» PROBLEM DETAILS: Reproduce the lines below, swapping every "Bidding" for "Auction" and leaving everything else unchanged. Omit the pictures from your answer.
══ SUPPLIED DATA ══
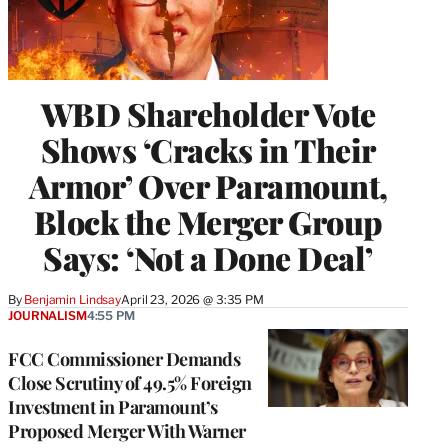
WBD Shareholder Vote
Shows ‘Cracks in Their
Armor’ Over Paramount,
Block the Merger Group
Says: ‘Not a Done Deal’
By
Benjamin Lindsay
April 23, 2026 @ 3:35 PM
JOURNALISM
4:55 PM
FCC Commissioner Demands
Close Scrutiny of 49.5% Foreign
Investment in Paramount’s
Proposed Merger With Warner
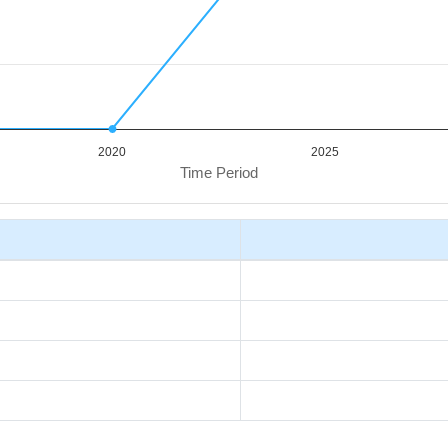
2020
2025
Time Period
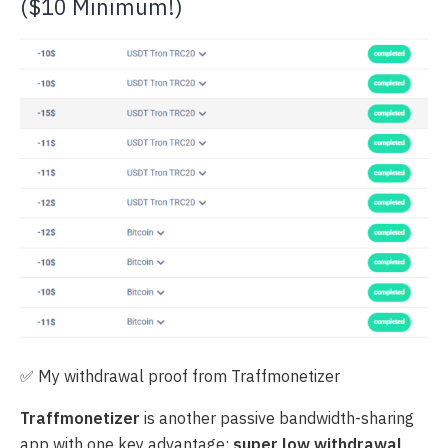
($10 Minimum!)
✅ My withdrawal proof from Traffmonetizer
Traffmonetizer
is another passive bandwidth-sharing
app with one key advantage:
super low withdrawal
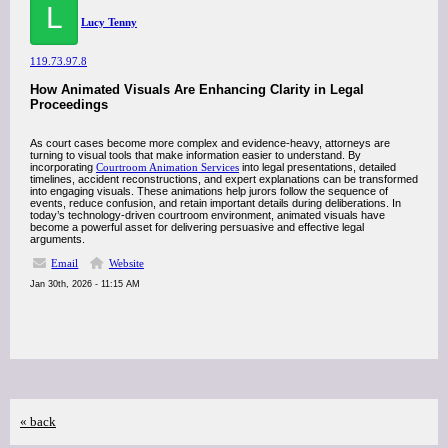
L
Lucy Tenny
119.73.97.8
How Animated Visuals Are Enhancing Clarity in Legal
Proceedings
As court cases become more complex and evidence-heavy, attorneys are
turning to visual tools that make information easier to understand. By
incorporating
Courtroom Animation Services
into legal presentations, detailed
timelines, accident reconstructions, and expert explanations can be transformed
into engaging visuals. These animations help jurors follow the sequence of
events, reduce confusion, and retain important details during deliberations. In
today’s technology-driven courtroom environment, animated visuals have
become a powerful asset for delivering persuasive and effective legal
arguments.
Email
Website
Jan 30th, 2026 - 11:15 AM
« back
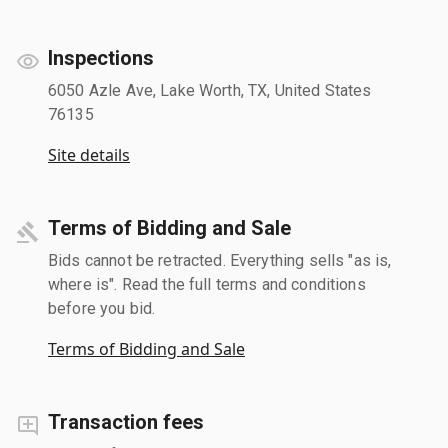
Inspections
6050 Azle Ave, Lake Worth, TX, United States
76135
Site details
Terms of Bidding and Sale
Bids cannot be retracted. Everything sells "as is,
where is". Read the full terms and conditions
before you bid.
Terms of Bidding and Sale
Transaction fees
═══
» RESPONSE FOR THIS EXERCISE:
WBD Shareholder Vote
Shows ‘Cracks in Their
Armor’ Over Paramount,
Block the Merger Group
Says: ‘Not a Done Deal’
By
Benjamin Lindsay
April 23, 2026 @ 3:35 PM
JOURNALISM
4:55 PM
FCC Commissioner Demands
Close Scrutiny of 49.5% Foreign
Investment in Paramount’s
Proposed Merger With Warner
2020
2025
Time Period
($10 Minimum!)
✅ My withdrawal proof from Traffmonetizer
Traffmonetizer
is another passive bandwidth-sharing
app with one key advantage:
super low withdrawal
L
Lucy Tenny
119.73.97.8
How Animated Visuals Are Enhancing Clarity in Legal
Proceedings
As court cases become more complex and evidence-heavy, attorneys are
turning to visual tools that make information easier to understand. By
incorporating
Courtroom Animation Services
into legal presentations, detailed
timelines, accident reconstructions, and expert explanations can be transformed
into engaging visuals. These animations help jurors follow the sequence of
events, reduce confusion, and retain important details during deliberations. In
today’s technology-driven courtroom environment, animated visuals have
become a powerful asset for delivering persuasive and effective legal
arguments.
Email
Website
Jan 30th, 2026 - 11:15 AM
« back
Inspections
6050 Azle Ave, Lake Worth, TX, United States
76135
Site details
Terms of Auction and Sale
Bids cannot be retracted. Everything sells "as is,
where is". Read the full terms and conditions
before you bid.
Terms of Auction and Sale
Transaction fees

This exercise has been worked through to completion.